Einzelhaft unter schwierigen Bedingungen
Zunächst verbrachte Kerstin Meisner zwei Wochen in Einzelhaft in der Tschechoslowakei. Die Bedingungen dort waren extrem unangenehm:
• Alle Bediensteten waren Männer, und es gab Sprachbarrieren.
• Die Zelle im Erdgeschoss war trotz Mitte April sehr kalt, möglicherweise wegen der dicken Mauern.
• Sie durfte sich tagsüber nicht aufs Bett legen.
• Es gab nur kaltes Wasser, und die hygienischen Bedingungen waren schlecht; sie erhielt keine Zahnbürste und ihre private Kleidung wurde zwei Wochen lang nicht gewaschen.

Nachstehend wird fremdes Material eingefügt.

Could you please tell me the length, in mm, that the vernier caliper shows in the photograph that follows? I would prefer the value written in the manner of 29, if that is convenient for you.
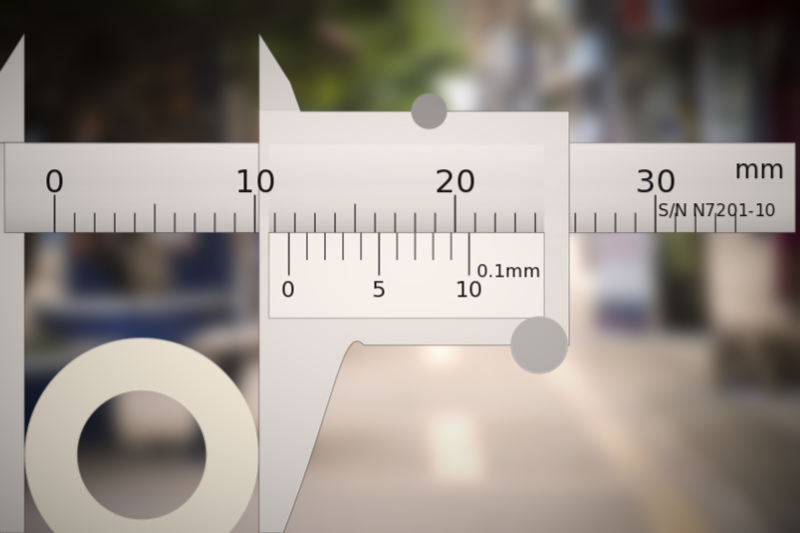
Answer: 11.7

• Die kombinierte Toilette und Waschgelegenheit mit einem kalten Wasserstrahl empfand sie als eklig.

In dieser Zeit, beim Blick aus dem Fenster auf Frauen, die Wäsche aufhingen, begriff sie zum ersten Mal, „was Freiheit eigentlich bedeutet“.

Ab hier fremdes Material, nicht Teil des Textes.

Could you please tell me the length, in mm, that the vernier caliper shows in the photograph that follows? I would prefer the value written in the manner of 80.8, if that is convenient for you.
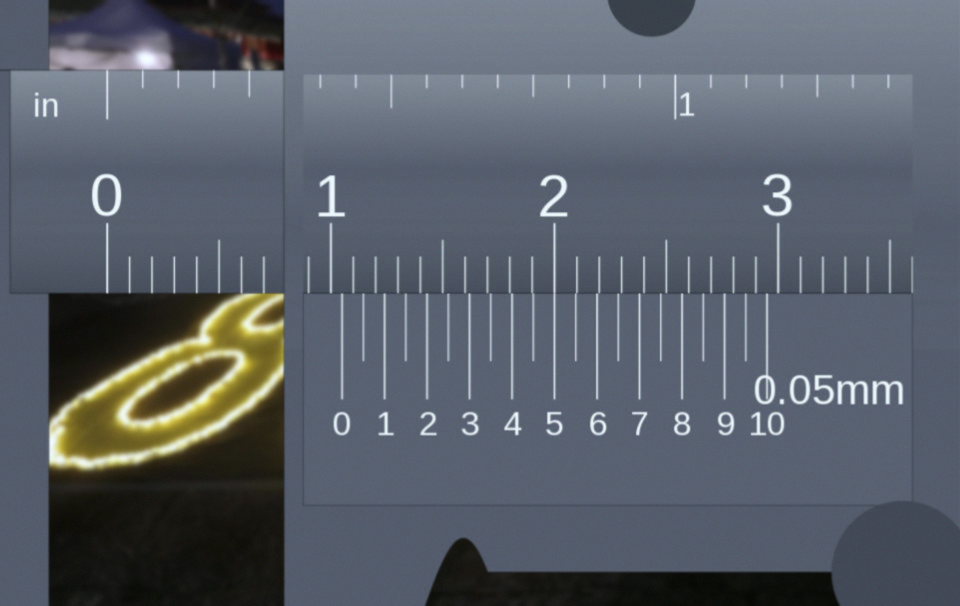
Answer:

Von Hohenschönhausen bis zum Freikauf
Nach der Einzelhaft in der Tschechoslowakei wurde Kerstin Meisner in die DDR überstellt. Ihre erste Station war die Untersuchungshaftanstalt des MfS in Berlin-Hohenschönhausen. Dort musste sie sich einer kompletten Entkleidung und Untersuchung aller Körperöffnungen unterziehen. Dies empfand sie als „sehr, sehr unangenehm“ und gleichzeitig als „paradox und albern“, da sie sich fragte, wovor der Staat Angst hatte, was sie aus dem Gefängnis hätte mitbringen sollen. Sie sah darin ein Zeichen der „irsinnigen Angst“ des Staates vor oppositionellen Menschen.
Anschließend wurde sie nach Potsdam verlegt. Im Juli 1983 erfolgte die Verurteilung wegen „ungesetzlichen Grenzübertritts“ zu einem Jahr und fünf Monaten Haft. Ihre Strafzeit verbrachte sie in einem Frauenarbeitskommando in einer Wäscherei in Leipzig-Markkleeberg. Dort stellte sie auch einen Ausreiseantrag.

Ein Jahr nach ihrer Festnahme, im April 1984, wurde Kerstin Meisner schließlich von der Bundesrepublik freigekauft. Die Ausreisehaft erfolgte im Kaßberg-Gefängnis Karl-Marx-Stadt. Ihr wohlüberlegter und riskanter Plan war aufgegangen.